Schonende Mittel für Magen und Darm

Da es sich bei Reizmagen und -darm um chronische Verstimmungen handelt, die ursächlich schwer heilbar sind, ist der Gebrauch von Medikamenten oft der letzte Ausweg, um die Symptome zu lindern. Zum einen bewähren sich pflanzliche Arzneimittel: Extrakte aus Angelikawurzeln, Bitterer Schleifenblume, Fenchel, Kamillenblüten, Kümmelfrüchten, Mariendistelfrüchten, Melissen- und Pfefferminzblättern, Schöllkraut und Süßholzwurzeln aktivieren und entspannen die Magenmuskulatur, regulieren die Magensäure und beugen Entzündungen vor. Sie können sowohl einzeln als auch in Kombination eingesetzt werden, was ihre Wirksamkeit noch verstärkt. Zum anderen gibt es Medikamente, die auf die Magensäuresekretion Einfluss nehmen. Anstelle der gängigen chemischen Protonenpumpenhemmer, die die Säureproduktion drosseln, kann man auch auf ein sanftes enzymatisch wirksames Mittel zurückgreifen, welches das Magenhormon Gastrin positiv stimuliert. Diese Schlüsselsubstanz der Verdauung sorgt dafür, dass zahlreiche Verdauungsprozesse koordiniert ablaufen.
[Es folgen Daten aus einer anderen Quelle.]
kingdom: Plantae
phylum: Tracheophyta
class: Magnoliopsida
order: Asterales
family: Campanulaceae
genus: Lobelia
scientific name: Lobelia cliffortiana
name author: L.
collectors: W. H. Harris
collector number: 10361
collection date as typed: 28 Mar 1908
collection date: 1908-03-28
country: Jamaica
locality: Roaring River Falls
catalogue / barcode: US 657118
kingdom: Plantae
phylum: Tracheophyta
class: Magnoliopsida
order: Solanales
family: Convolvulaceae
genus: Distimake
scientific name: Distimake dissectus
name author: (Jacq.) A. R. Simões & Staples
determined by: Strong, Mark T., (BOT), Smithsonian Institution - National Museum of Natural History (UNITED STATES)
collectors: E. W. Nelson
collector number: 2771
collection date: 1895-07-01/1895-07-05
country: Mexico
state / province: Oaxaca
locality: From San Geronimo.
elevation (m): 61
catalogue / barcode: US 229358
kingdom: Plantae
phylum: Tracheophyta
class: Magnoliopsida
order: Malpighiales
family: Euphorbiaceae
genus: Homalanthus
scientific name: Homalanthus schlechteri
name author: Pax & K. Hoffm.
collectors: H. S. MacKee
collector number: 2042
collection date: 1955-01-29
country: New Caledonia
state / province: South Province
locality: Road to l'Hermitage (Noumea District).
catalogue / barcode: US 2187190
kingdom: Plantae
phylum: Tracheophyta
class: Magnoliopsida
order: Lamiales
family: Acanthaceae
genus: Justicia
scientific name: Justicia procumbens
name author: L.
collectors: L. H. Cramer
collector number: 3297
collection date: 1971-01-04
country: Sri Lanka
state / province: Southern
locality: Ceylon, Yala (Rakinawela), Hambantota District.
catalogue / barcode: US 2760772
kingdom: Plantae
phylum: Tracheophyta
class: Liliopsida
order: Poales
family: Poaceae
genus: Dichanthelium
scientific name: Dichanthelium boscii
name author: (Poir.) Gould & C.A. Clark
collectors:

Gegen Bauchschmerzen helfen krampflösende Substanzen wie Butylscopolamin, die das Andocken eines krampfauslösenden Botenstoffs blockieren. Bei chronischer Verstopfung sollte man vor Abführmitteln nicht zurückschrecken, sie sind besser als ihr Ruf. Indische Flohsamen verfügen über eine hohe Quellfähigkeit und binden Wasser im Darm. Dadurch wird die Darmmuskulatur auf natürlichem Wege angeregt, den Verdauungsbrei weiterzutransportieren. Gut verträglich sind auch Wirkstoffe wie Bisacodyl und Natriumpicosulfat, welche die Darmbewegung ankurbeln. Bei häufigem Durchfall sind Mittel zu bevorzugen, die den Darm nicht lahmlegen. Auch hier kommen Flohsamen in Betracht sowie medizinische Hefe.